§ **ACTION ITEM**
Write out the data exactly, every line included.

..............................

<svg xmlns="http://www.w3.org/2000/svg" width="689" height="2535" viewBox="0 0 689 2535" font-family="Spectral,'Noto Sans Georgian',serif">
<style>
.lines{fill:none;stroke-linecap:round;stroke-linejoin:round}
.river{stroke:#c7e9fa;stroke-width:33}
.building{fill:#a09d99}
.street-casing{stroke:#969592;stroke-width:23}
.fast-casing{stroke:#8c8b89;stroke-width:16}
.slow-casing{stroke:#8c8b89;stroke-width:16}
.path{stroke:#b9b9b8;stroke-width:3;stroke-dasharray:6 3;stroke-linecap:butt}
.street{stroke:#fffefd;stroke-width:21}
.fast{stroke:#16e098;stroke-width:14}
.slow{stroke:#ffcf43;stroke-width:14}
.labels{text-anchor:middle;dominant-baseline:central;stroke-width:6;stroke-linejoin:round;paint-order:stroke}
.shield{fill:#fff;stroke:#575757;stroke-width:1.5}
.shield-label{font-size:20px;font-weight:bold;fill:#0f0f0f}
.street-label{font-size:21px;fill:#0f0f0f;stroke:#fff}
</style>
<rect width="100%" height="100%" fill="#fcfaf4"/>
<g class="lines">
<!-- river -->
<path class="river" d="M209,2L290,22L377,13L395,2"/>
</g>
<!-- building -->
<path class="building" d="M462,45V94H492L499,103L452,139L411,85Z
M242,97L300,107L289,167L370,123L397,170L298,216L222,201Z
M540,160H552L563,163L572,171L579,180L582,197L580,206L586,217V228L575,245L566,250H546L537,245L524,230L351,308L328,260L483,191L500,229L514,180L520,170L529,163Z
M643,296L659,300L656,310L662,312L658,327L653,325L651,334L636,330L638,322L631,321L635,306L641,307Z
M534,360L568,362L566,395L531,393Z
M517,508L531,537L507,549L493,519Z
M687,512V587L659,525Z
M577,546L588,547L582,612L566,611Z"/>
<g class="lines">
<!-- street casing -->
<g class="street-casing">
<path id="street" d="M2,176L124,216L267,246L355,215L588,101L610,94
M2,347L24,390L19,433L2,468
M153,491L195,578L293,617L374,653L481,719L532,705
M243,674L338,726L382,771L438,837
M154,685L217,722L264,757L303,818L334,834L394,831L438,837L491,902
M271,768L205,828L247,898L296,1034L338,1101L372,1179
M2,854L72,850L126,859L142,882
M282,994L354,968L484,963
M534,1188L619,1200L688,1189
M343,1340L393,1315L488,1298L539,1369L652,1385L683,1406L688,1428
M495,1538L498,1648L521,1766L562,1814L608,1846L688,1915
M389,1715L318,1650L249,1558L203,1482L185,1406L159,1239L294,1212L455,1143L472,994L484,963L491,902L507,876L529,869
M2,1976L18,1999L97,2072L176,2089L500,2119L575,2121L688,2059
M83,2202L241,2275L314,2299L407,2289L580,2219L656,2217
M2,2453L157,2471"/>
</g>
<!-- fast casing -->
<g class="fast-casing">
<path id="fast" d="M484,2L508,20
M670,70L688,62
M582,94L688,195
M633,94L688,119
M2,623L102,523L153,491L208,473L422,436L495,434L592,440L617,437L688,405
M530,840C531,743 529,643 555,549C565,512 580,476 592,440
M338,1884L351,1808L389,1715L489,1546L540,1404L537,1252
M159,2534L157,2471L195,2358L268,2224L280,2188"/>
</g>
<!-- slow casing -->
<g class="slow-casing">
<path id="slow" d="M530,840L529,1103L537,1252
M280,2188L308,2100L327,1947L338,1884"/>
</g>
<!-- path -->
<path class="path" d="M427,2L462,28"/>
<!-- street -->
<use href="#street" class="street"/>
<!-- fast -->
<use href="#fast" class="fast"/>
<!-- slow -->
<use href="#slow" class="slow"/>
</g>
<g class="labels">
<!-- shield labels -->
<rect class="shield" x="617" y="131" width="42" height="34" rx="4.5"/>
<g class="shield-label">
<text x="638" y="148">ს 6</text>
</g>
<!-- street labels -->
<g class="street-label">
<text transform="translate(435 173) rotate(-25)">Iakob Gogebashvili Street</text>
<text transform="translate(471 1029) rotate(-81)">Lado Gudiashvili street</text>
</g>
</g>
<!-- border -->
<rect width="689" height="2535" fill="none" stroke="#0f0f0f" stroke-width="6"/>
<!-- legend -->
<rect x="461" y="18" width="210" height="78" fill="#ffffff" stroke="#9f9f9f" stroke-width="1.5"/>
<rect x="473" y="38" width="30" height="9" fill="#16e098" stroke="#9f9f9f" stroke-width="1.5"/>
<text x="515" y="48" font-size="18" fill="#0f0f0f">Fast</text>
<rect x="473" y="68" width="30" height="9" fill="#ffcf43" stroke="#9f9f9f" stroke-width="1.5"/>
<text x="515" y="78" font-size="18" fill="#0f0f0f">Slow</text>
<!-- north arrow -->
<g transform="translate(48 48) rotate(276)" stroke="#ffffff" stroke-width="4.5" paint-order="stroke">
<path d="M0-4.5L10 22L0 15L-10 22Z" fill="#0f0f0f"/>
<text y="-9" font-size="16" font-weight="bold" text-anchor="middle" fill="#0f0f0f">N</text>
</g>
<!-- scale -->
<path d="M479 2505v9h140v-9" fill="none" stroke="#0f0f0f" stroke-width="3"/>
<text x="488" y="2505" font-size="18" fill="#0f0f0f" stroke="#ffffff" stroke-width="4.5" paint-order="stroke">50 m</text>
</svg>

..............................

§ **WRITTEN ANSWER**
<svg xmlns="http://www.w3.org/2000/svg" width="689" height="2535" viewBox="0 0 689 2535" font-family="Spectral,'Noto Sans Georgian',serif">
<style>
.lines{fill:none;stroke-linecap:round;stroke-linejoin:round}
.river{stroke:#c7e9fa;stroke-width:33}
.building{fill:#a09d99}
.street-casing{stroke:#969592;stroke-width:23}
.fast-casing{stroke:#8c8b89;stroke-width:16}
.slow-casing{stroke:#8c8b89;stroke-width:16}
.path{stroke:#b9b9b8;stroke-width:3;stroke-dasharray:6 3;stroke-linecap:butt}
.street{stroke:#fffefd;stroke-width:21}
.fast{stroke:#16e098;stroke-width:14}
.slow{stroke:#ffcf43;stroke-width:14}
.labels{text-anchor:middle;dominant-baseline:central;stroke-width:6;stroke-linejoin:round;paint-order:stroke}
.shield{fill:#fff;stroke:#575757;stroke-width:1.5}
.shield-label{font-size:20px;font-weight:bold;fill:#0f0f0f}
.street-label{font-size:21px;fill:#0f0f0f;stroke:#fff}
</style>
<rect width="100%" height="100%" fill="#fcfaf4"/>
<g class="lines">
<!-- river -->
<path class="river" d="M209,2L290,22L377,13L395,2"/>
</g>
<!-- building -->
<path class="building" d="M462,45V94H492L499,103L452,139L411,85Z
M242,97L300,107L289,167L370,123L397,170L298,216L222,201Z
M540,160H552L563,163L572,171L579,180L582,197L580,206L586,217V228L575,245L566,250H546L537,245L524,230L351,308L328,260L483,191L500,229L514,180L520,170L529,163Z
M643,296L659,300L656,310L662,312L658,327L653,325L651,334L636,330L638,322L631,321L635,306L641,307Z
M534,360L568,362L566,395L531,393Z
M517,508L531,537L507,549L493,519Z
M687,512V587L659,525Z
M577,546L588,547L582,612L566,611Z"/>
<g class="lines">
<!-- street casing -->
<g class="street-casing">
<path id="street" d="M2,176L124,216L267,246L355,215L588,101L610,94
M2,347L24,390L19,433L2,468
M153,491L195,578L293,617L374,653L481,719L532,705
M243,674L338,726L382,771L438,837
M154,685L217,722L264,757L303,818L334,834L394,831L438,837L491,902
M271,768L205,828L247,898L296,1034L338,1101L372,1179
M2,854L72,850L126,859L142,882
M282,994L354,968L484,963
M534,1188L619,1200L688,1189
M343,1340L393,1315L488,1298L539,1369L652,1385L683,1406L688,1428
M495,1538L498,1648L521,1766L562,1814L608,1846L688,1915
M389,1715L318,1650L249,1558L203,1482L185,1406L159,1239L294,1212L455,1143L472,994L484,963L491,902L507,876L529,869
M2,1976L18,1999L97,2072L176,2089L500,2119L575,2121L688,2059
M83,2202L241,2275L314,2299L407,2289L580,2219L656,2217
M2,2453L157,2471"/>
</g>
<!-- fast casing -->
<g class="fast-casing">
<path id="fast" d="M484,2L508,20
M670,70L688,62
M582,94L688,195
M633,94L688,119
M2,623L102,523L153,491L208,473L422,436L495,434L592,440L617,437L688,405
M530,840C531,743 529,643 555,549C565,512 580,476 592,440
M338,1884L351,1808L389,1715L489,1546L540,1404L537,1252
M159,2534L157,2471L195,2358L268,2224L280,2188"/>
</g>
<!-- slow casing -->
<g class="slow-casing">
<path id="slow" d="M530,840L529,1103L537,1252
M280,2188L308,2100L327,1947L338,1884"/>
</g>
<!-- path -->
<path class="path" d="M427,2L462,28"/>
<!-- street -->
<use href="#street" class="street"/>
<!-- fast -->
<use href="#fast" class="fast"/>
<!-- slow -->
<use href="#slow" class="slow"/>
</g>
<g class="labels">
<!-- shield labels -->
<rect class="shield" x="617" y="131" width="42" height="34" rx="4.5"/>
<g class="shield-label">
<text x="638" y="148">ს 6</text>
</g>
<!-- street labels -->
<g class="street-label">
<text transform="translate(435 173) rotate(-25)">Iakob Gogebashvili Street</text>
<text transform="translate(471 1029) rotate(-81)">Lado Gudiashvili street</text>
</g>
</g>
<!-- border -->
<rect width="689" height="2535" fill="none" stroke="#0f0f0f" stroke-width="6"/>
<!-- legend -->
<rect x="461" y="18" width="210" height="78" fill="#ffffff" stroke="#9f9f9f" stroke-width="1.5"/>
<rect x="473" y="38" width="30" height="9" fill="#16e098" stroke="#9f9f9f" stroke-width="1.5"/>
<text x="515" y="48" font-size="18" fill="#0f0f0f">Fast</text>
<rect x="473" y="68" width="30" height="9" fill="#ffcf43" stroke="#9f9f9f" stroke-width="1.5"/>
<text x="515" y="78" font-size="18" fill="#0f0f0f">Slow</text>
<!-- north arrow -->
<g transform="translate(48 48) rotate(276)" stroke="#ffffff" stroke-width="4.5" paint-order="stroke">
<path d="M0-4.5L10 22L0 15L-10 22Z" fill="#0f0f0f"/>
<text y="-9" font-size="16" font-weight="bold" text-anchor="middle" fill="#0f0f0f">N</text>
</g>
<!-- scale -->
<path d="M479 2505v9h140v-9" fill="none" stroke="#0f0f0f" stroke-width="3"/>
<text x="488" y="2505" font-size="18" fill="#0f0f0f" stroke="#ffffff" stroke-width="4.5" paint-order="stroke">50 m</text>
</svg>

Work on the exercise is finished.